— Task data —
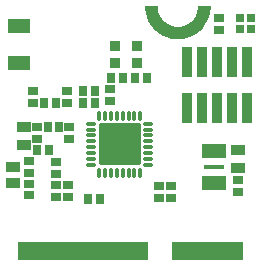
<source format=gts>
G04*
G04 #@! TF.GenerationSoftware,Altium Limited,Altium Designer,22.8.2 (66)*
G04*
G04 Layer_Color=8388736*
%FSLAX25Y25*%
%MOIN*%
G70*
G04*
G04 #@! TF.SameCoordinates,744AB1CC-70DD-4D7F-AE9B-81A1BAE70893*
G04*
G04*
G04 #@! TF.FilePolarity,Negative*
G04*
G01*
G75*
G04:AMPARAMS|DCode=13|XSize=35.43mil|YSize=31.5mil|CornerRadius=1.58mil|HoleSize=0mil|Usage=FLASHONLY|Rotation=180.000|XOffset=0mil|YOffset=0mil|HoleType=Round|Shape=RoundedRectangle|*
%AMROUNDEDRECTD13*
21,1,0.03543,0.02835,0,0,180.0*
21,1,0.03228,0.03150,0,0,180.0*
1,1,0.00315,-0.01614,0.01417*
1,1,0.00315,0.01614,0.01417*
1,1,0.00315,0.01614,-0.01417*
1,1,0.00315,-0.01614,-0.01417*
%
%ADD13ROUNDEDRECTD13*%
%ADD25R,0.02953X0.03347*%
%ADD26R,0.01969X0.06300*%
%ADD27R,0.07087X0.01575*%
%ADD28R,0.02205X0.04567*%
G04:AMPARAMS|DCode=29|XSize=13.78mil|YSize=31.5mil|CornerRadius=2.46mil|HoleSize=0mil|Usage=FLASHONLY|Rotation=90.000|XOffset=0mil|YOffset=0mil|HoleType=Round|Shape=RoundedRectangle|*
%AMROUNDEDRECTD29*
21,1,0.01378,0.02657,0,0,90.0*
21,1,0.00886,0.03150,0,0,90.0*
1,1,0.00492,0.01329,0.00443*
1,1,0.00492,0.01329,-0.00443*
1,1,0.00492,-0.01329,-0.00443*
1,1,0.00492,-0.01329,0.00443*
%
%ADD29ROUNDEDRECTD29*%
G04:AMPARAMS|DCode=30|XSize=13.78mil|YSize=31.5mil|CornerRadius=2.46mil|HoleSize=0mil|Usage=FLASHONLY|Rotation=180.000|XOffset=0mil|YOffset=0mil|HoleType=Round|Shape=RoundedRectangle|*
%AMROUNDEDRECTD30*
21,1,0.01378,0.02657,0,0,180.0*
21,1,0.00886,0.03150,0,0,180.0*
1,1,0.00492,-0.00443,0.01329*
1,1,0.00492,0.00443,0.01329*
1,1,0.00492,0.00443,-0.01329*
1,1,0.00492,-0.00443,-0.01329*
%
%ADD30ROUNDEDRECTD30*%
G04:AMPARAMS|DCode=31|XSize=141.34mil|YSize=141.34mil|CornerRadius=9.55mil|HoleSize=0mil|Usage=FLASHONLY|Rotation=180.000|XOffset=0mil|YOffset=0mil|HoleType=Round|Shape=RoundedRectangle|*
%AMROUNDEDRECTD31*
21,1,0.14134,0.12224,0,0,180.0*
21,1,0.12224,0.14134,0,0,180.0*
1,1,0.01909,-0.06112,0.06112*
1,1,0.01909,0.06112,0.06112*
1,1,0.01909,0.06112,-0.06112*
1,1,0.01909,-0.06112,-0.06112*
%
%ADD31ROUNDEDRECTD31*%
%ADD32R,0.04764X0.03740*%
%ADD33R,0.02756X0.02756*%
%ADD34R,0.03392X0.09849*%
%ADD35R,0.07480X0.04528*%
%ADD36R,0.04528X0.03740*%
%ADD37R,0.03347X0.02953*%
%ADD38C,0.02953*%
G36*
X43912Y86711D02*
X48046Y86711D01*
X48070Y86039D01*
X48315Y84718D01*
X48816Y83471D01*
X49552Y82347D01*
X50495Y81390D01*
X51608Y80637D01*
X52848Y80119D01*
X54165Y79854D01*
X54837Y79821D01*
X55509Y79854D01*
X56826Y80119D01*
X58066Y80637D01*
X59179Y81390D01*
X60122Y82347D01*
X60858Y83471D01*
X61359Y84718D01*
X61604Y86039D01*
X61628Y86711D01*
X61628D01*
X65762D01*
X65768Y85991D01*
X65592Y84561D01*
X65230Y83167D01*
X64688Y81832D01*
X63975Y80581D01*
X63104Y79433D01*
X62090Y78410D01*
X60951Y77529D01*
X59706Y76805D01*
X58376Y76251D01*
X56985Y75876D01*
X55557Y75687D01*
X54837D01*
X54117D01*
X52689Y75876D01*
X51298Y76251D01*
X49968Y76805D01*
X48723Y77529D01*
X47584Y78410D01*
X46570Y79433D01*
X45699Y80581D01*
X44986Y81832D01*
X44444Y83167D01*
X44082Y84561D01*
X43905Y85991D01*
X43912Y86711D01*
D01*
D02*
G37*
D13*
X41043Y73327D02*
D03*
X33760D02*
D03*
X41043Y67618D02*
D03*
X33760D02*
D03*
D25*
X32677Y62598D02*
D03*
X36614D02*
D03*
X10236Y54331D02*
D03*
X14173D02*
D03*
X23228Y58268D02*
D03*
X27165D02*
D03*
X23228Y54331D02*
D03*
X27165D02*
D03*
X24803Y22441D02*
D03*
X28740D02*
D03*
X40551Y62598D02*
D03*
X44488D02*
D03*
X15354Y46457D02*
D03*
X11417D02*
D03*
X7874Y38583D02*
D03*
X11811D02*
D03*
D26*
X2672Y5018D02*
D03*
X4640D02*
D03*
X6609D02*
D03*
X8577D02*
D03*
X10546D02*
D03*
X12514D02*
D03*
X14483D02*
D03*
X16451D02*
D03*
X18420D02*
D03*
X20388D02*
D03*
X22357D02*
D03*
X24325D02*
D03*
X26294D02*
D03*
X28262D02*
D03*
X30231D02*
D03*
X32199D02*
D03*
X34168D02*
D03*
X36136D02*
D03*
X38105D02*
D03*
X40073D02*
D03*
X42042D02*
D03*
X44010D02*
D03*
X53853D02*
D03*
X55821D02*
D03*
X57790D02*
D03*
X59758D02*
D03*
X61727D02*
D03*
X63695D02*
D03*
X65664D02*
D03*
X67632D02*
D03*
X69601D02*
D03*
X71569D02*
D03*
X73538D02*
D03*
X75506D02*
D03*
D27*
X66929Y33071D02*
D03*
D28*
X69882Y27756D02*
D03*
X67913D02*
D03*
X65945D02*
D03*
X63976D02*
D03*
X69882Y38386D02*
D03*
X67913D02*
D03*
X65945D02*
D03*
X63976D02*
D03*
D29*
X25984Y47545D02*
D03*
Y45576D02*
D03*
Y43608D02*
D03*
Y41639D02*
D03*
Y39671D02*
D03*
Y37702D02*
D03*
Y35734D02*
D03*
Y33765D02*
D03*
X44882D02*
D03*
Y35734D02*
D03*
Y37702D02*
D03*
Y39671D02*
D03*
Y41639D02*
D03*
Y43608D02*
D03*
Y45576D02*
D03*
Y47545D02*
D03*
D30*
X28543Y31206D02*
D03*
X30512D02*
D03*
X32480D02*
D03*
X34449D02*
D03*
X36417D02*
D03*
X38386D02*
D03*
X40354D02*
D03*
X42323D02*
D03*
Y50104D02*
D03*
X40354D02*
D03*
X38386D02*
D03*
X36417D02*
D03*
X34449D02*
D03*
X32480D02*
D03*
X30512D02*
D03*
X28543D02*
D03*
D31*
X35433Y40655D02*
D03*
D32*
X0Y32913D02*
D03*
Y27717D02*
D03*
D33*
X79236Y78991D02*
D03*
X75496Y78991D02*
D03*
X79236Y82731D02*
D03*
X75496D02*
D03*
D34*
X77913Y68110D02*
D03*
Y52756D02*
D03*
X72913Y68110D02*
D03*
Y52756D02*
D03*
X67913Y68110D02*
D03*
Y52756D02*
D03*
X62913Y68110D02*
D03*
Y52756D02*
D03*
X57913Y68110D02*
D03*
Y52756D02*
D03*
D35*
X1969Y67803D02*
D03*
Y80228D02*
D03*
D36*
X74803Y32874D02*
D03*
Y38780D02*
D03*
X3543Y40354D02*
D03*
Y46260D02*
D03*
D37*
X14173Y34646D02*
D03*
Y30709D02*
D03*
X18110Y27165D02*
D03*
Y23228D02*
D03*
X18504Y42520D02*
D03*
Y46457D02*
D03*
X7874Y42520D02*
D03*
Y46457D02*
D03*
X52559Y22835D02*
D03*
Y26772D02*
D03*
X5354Y23622D02*
D03*
Y27559D02*
D03*
X74803Y24803D02*
D03*
Y28740D02*
D03*
X32283Y59055D02*
D03*
Y55118D02*
D03*
X68504Y78740D02*
D03*
Y82677D02*
D03*
X14173Y23228D02*
D03*
Y27165D02*
D03*
X48622Y26772D02*
D03*
Y22835D02*
D03*
X17717Y58268D02*
D03*
Y54331D02*
D03*
X6693Y58268D02*
D03*
Y54331D02*
D03*
X5354Y31102D02*
D03*
Y35039D02*
D03*
D38*
X54837Y77557D02*
D03*
X63105Y82675D02*
D03*
X46569D02*
D03*
M02*

</source>
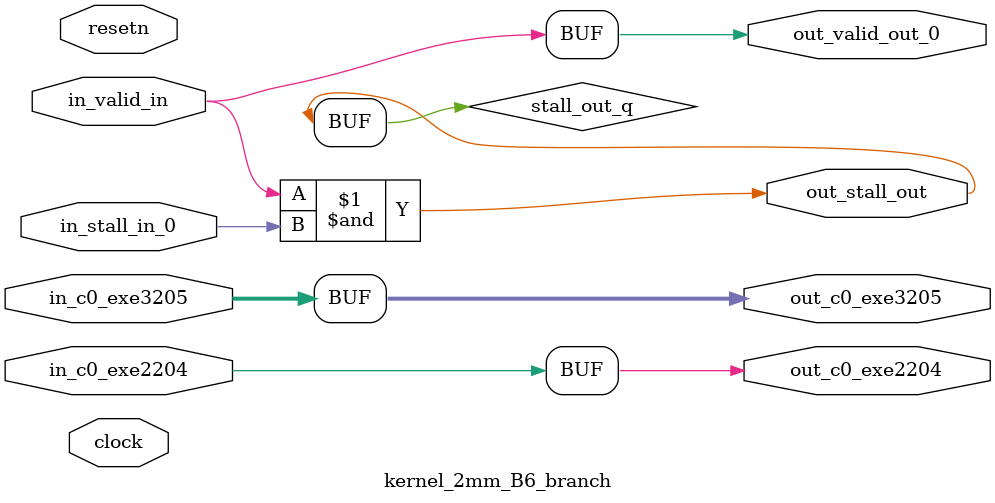
<source format=sv>



(* altera_attribute = "-name AUTO_SHIFT_REGISTER_RECOGNITION OFF; -name MESSAGE_DISABLE 10036; -name MESSAGE_DISABLE 10037; -name MESSAGE_DISABLE 14130; -name MESSAGE_DISABLE 14320; -name MESSAGE_DISABLE 15400; -name MESSAGE_DISABLE 14130; -name MESSAGE_DISABLE 10036; -name MESSAGE_DISABLE 12020; -name MESSAGE_DISABLE 12030; -name MESSAGE_DISABLE 12010; -name MESSAGE_DISABLE 12110; -name MESSAGE_DISABLE 14320; -name MESSAGE_DISABLE 13410; -name MESSAGE_DISABLE 113007; -name MESSAGE_DISABLE 10958" *)
module kernel_2mm_B6_branch (
    input wire [0:0] in_c0_exe2204,
    input wire [31:0] in_c0_exe3205,
    input wire [0:0] in_stall_in_0,
    input wire [0:0] in_valid_in,
    output wire [0:0] out_c0_exe2204,
    output wire [31:0] out_c0_exe3205,
    output wire [0:0] out_stall_out,
    output wire [0:0] out_valid_out_0,
    input wire clock,
    input wire resetn
    );

    wire [0:0] stall_out_q;


    // out_c0_exe2204(GPOUT,6)
    assign out_c0_exe2204 = in_c0_exe2204;

    // out_c0_exe3205(GPOUT,7)
    assign out_c0_exe3205 = in_c0_exe3205;

    // stall_out(LOGICAL,10)
    assign stall_out_q = in_valid_in & in_stall_in_0;

    // out_stall_out(GPOUT,8)
    assign out_stall_out = stall_out_q;

    // out_valid_out_0(GPOUT,9)
    assign out_valid_out_0 = in_valid_in;

endmodule

</source>
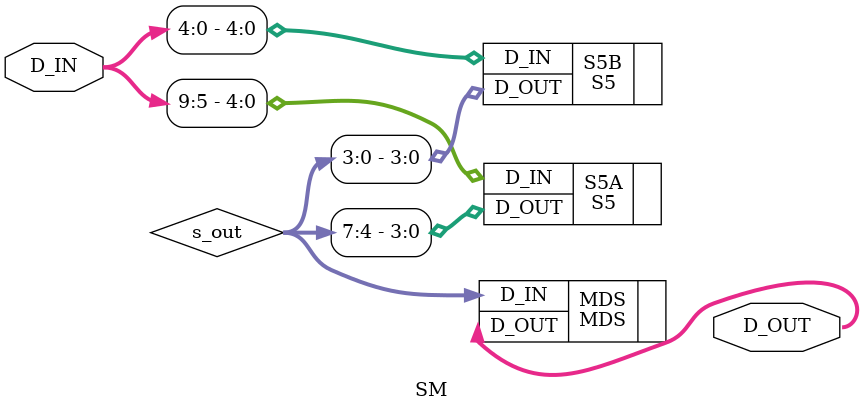
<source format=v>
`timescale 1ns / 1ps
module SM(
   input [9:0] D_IN,
   output [7:0] D_OUT
);
	wire [7:0] s_out;
	
	S5 S5A (
    .D_IN(D_IN[9:5]), 
    .D_OUT(s_out[7:4])
   );
	
	S5 S5B (
    .D_IN(D_IN[4:0]), 
    .D_OUT(s_out[3:0])
   );
	
	MDS MDS (
    .D_IN(s_out), 
    .D_OUT(D_OUT)
    );
endmodule

</source>
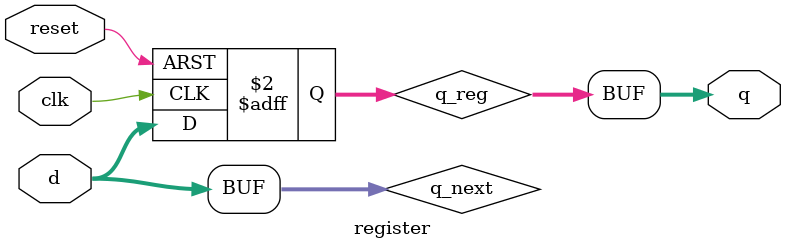
<source format=v>
module register
(
	input wire clk,
	input wire reset,
	input wire [6:0] d,
	output wire [6:0] q
);

//signal declaration
reg [6:0] q_reg ;
wire [6:0] q_next ;

// body or memory or state register
always @(posedge clk, posedge reset)
begin
	if (reset)
    	q_reg <= 7'b0000_000;
	else
    	q_reg <= q_next;   
end

//next state logic
assign q_next = d;

//output logic
assign q = q_reg;
    
endmodule

</source>
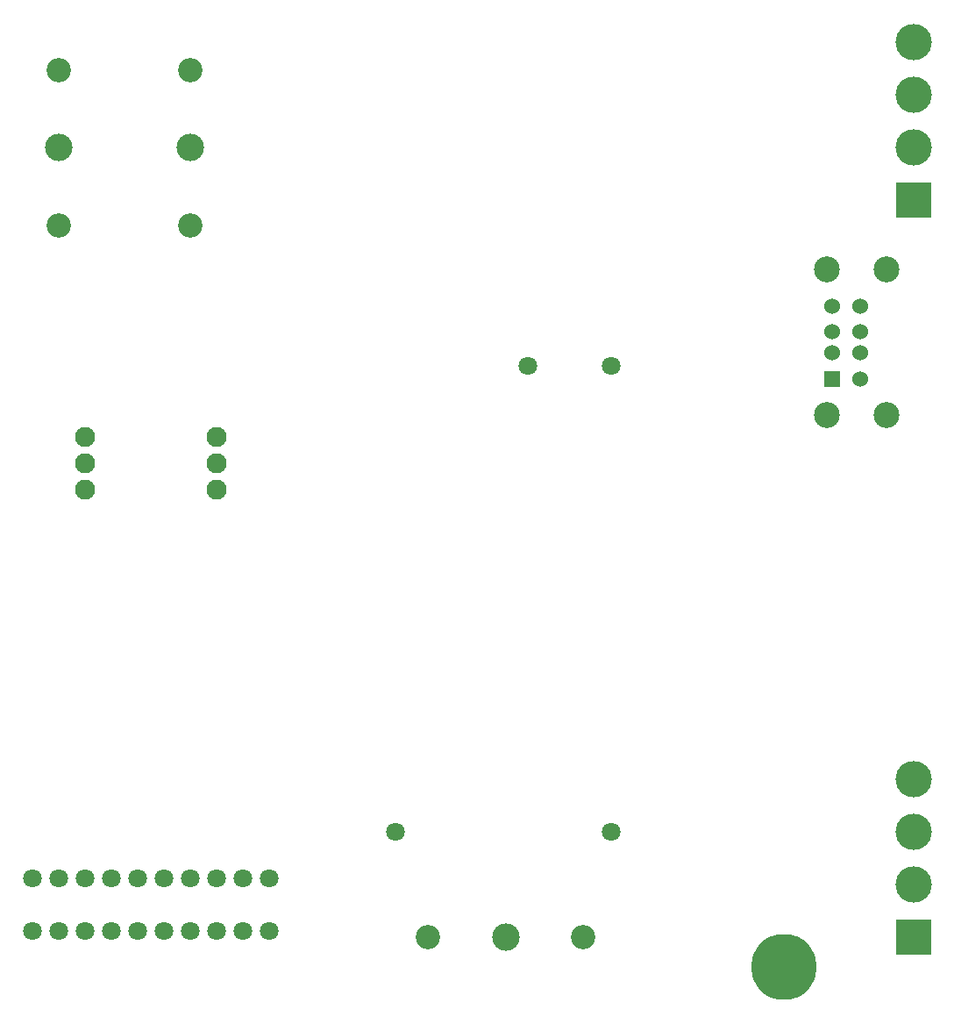
<source format=gbr>
%TF.GenerationSoftware,KiCad,Pcbnew,8.0.6-8.0.6-0~ubuntu24.04.1*%
%TF.CreationDate,2024-12-11T16:39:26+03:00*%
%TF.ProjectId,PM-PS,504d2d50-532e-46b6-9963-61645f706362,rev?*%
%TF.SameCoordinates,Original*%
%TF.FileFunction,Soldermask,Bot*%
%TF.FilePolarity,Negative*%
%FSLAX46Y46*%
G04 Gerber Fmt 4.6, Leading zero omitted, Abs format (unit mm)*
G04 Created by KiCad (PCBNEW 8.0.6-8.0.6-0~ubuntu24.04.1) date 2024-12-11 16:39:26*
%MOMM*%
%LPD*%
G01*
G04 APERTURE LIST*
%ADD10C,1.800000*%
%ADD11C,1.950000*%
%ADD12R,3.500000X3.500000*%
%ADD13C,3.500000*%
%ADD14C,1.803400*%
%ADD15C,2.650000*%
%ADD16C,2.350000*%
%ADD17C,2.500000*%
%ADD18R,1.524000X1.524000*%
%ADD19C,1.524000*%
%ADD20O,6.350000X6.350000*%
G04 APERTURE END LIST*
D10*
%TO.C,XG1*%
X-40640000Y-37465000D03*
X-40640000Y-42545000D03*
X-38100000Y-37465000D03*
X-38100000Y-42545000D03*
X-35560000Y-37465000D03*
X-33020000Y-37465000D03*
X-30480000Y-37465000D03*
X-30480000Y-42545000D03*
X-27940000Y-37465000D03*
X-27940000Y-42545000D03*
X-25400000Y-37465000D03*
X-25400000Y-42545000D03*
X-22860000Y-37465000D03*
X-20320000Y-37465000D03*
X-17780000Y-37465000D03*
X-17780000Y-42545000D03*
X-35560000Y-42545000D03*
X-33020000Y-42545000D03*
X-22860000Y-42545000D03*
X-20320000Y-42545000D03*
%TD*%
D11*
%TO.C,J8*%
X-22860000Y5080000D03*
X-22860000Y2540000D03*
X-22860000Y0D03*
%TD*%
D12*
%TO.C,J2*%
X44450000Y27940000D03*
D13*
X44450000Y33020000D03*
X44450000Y38100000D03*
X44450000Y43180000D03*
%TD*%
D14*
%TO.C,U1*%
X15240000Y11980000D03*
X7240001Y11980000D03*
X-5559999Y-33020012D03*
X15240000Y-33020012D03*
%TD*%
D12*
%TO.C,J1*%
X44450000Y-43180000D03*
D13*
X44450000Y-38100000D03*
X44450000Y-33020000D03*
X44450000Y-27940000D03*
%TD*%
D15*
%TO.C,U6*%
X-25400000Y33020000D03*
D16*
X-25400000Y40520000D03*
X-25400000Y25520000D03*
%TD*%
D15*
%TO.C,U4*%
X5080000Y-43180000D03*
D16*
X12580000Y-43180000D03*
X-2420000Y-43180000D03*
%TD*%
D17*
%TO.C,J11*%
X36072500Y7190000D03*
X41862500Y7190000D03*
X36072500Y21290000D03*
X41862500Y21290000D03*
D18*
X36642500Y10740000D03*
D19*
X36642500Y13240000D03*
X36642500Y15240000D03*
X36642500Y17740000D03*
X39342500Y10740000D03*
X39342500Y13240000D03*
X39342500Y15240000D03*
X39342500Y17740000D03*
%TD*%
D15*
%TO.C,U2*%
X-38100000Y33020000D03*
D16*
X-38100000Y40520000D03*
X-38100000Y25520000D03*
%TD*%
D20*
%TO.C,PE1*%
X32000000Y-46000000D03*
%TD*%
D11*
%TO.C,J4*%
X-35560000Y5080000D03*
X-35560000Y2540000D03*
X-35560000Y0D03*
%TD*%
M02*

</source>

— Required action —
Everything above from the line containing "X62090Y78410D01*" down to the line containing "X44444Y83167D01*" should be copied exactly, both end lines included, and nothing else.

— The completed task —
X62090Y78410D01*
X60951Y77529D01*
X59706Y76805D01*
X58376Y76251D01*
X56985Y75876D01*
X55557Y75687D01*
X54837D01*
X54117D01*
X52689Y75876D01*
X51298Y76251D01*
X49968Y76805D01*
X48723Y77529D01*
X47584Y78410D01*
X46570Y79433D01*
X45699Y80581D01*
X44986Y81832D01*
X44444Y83167D01*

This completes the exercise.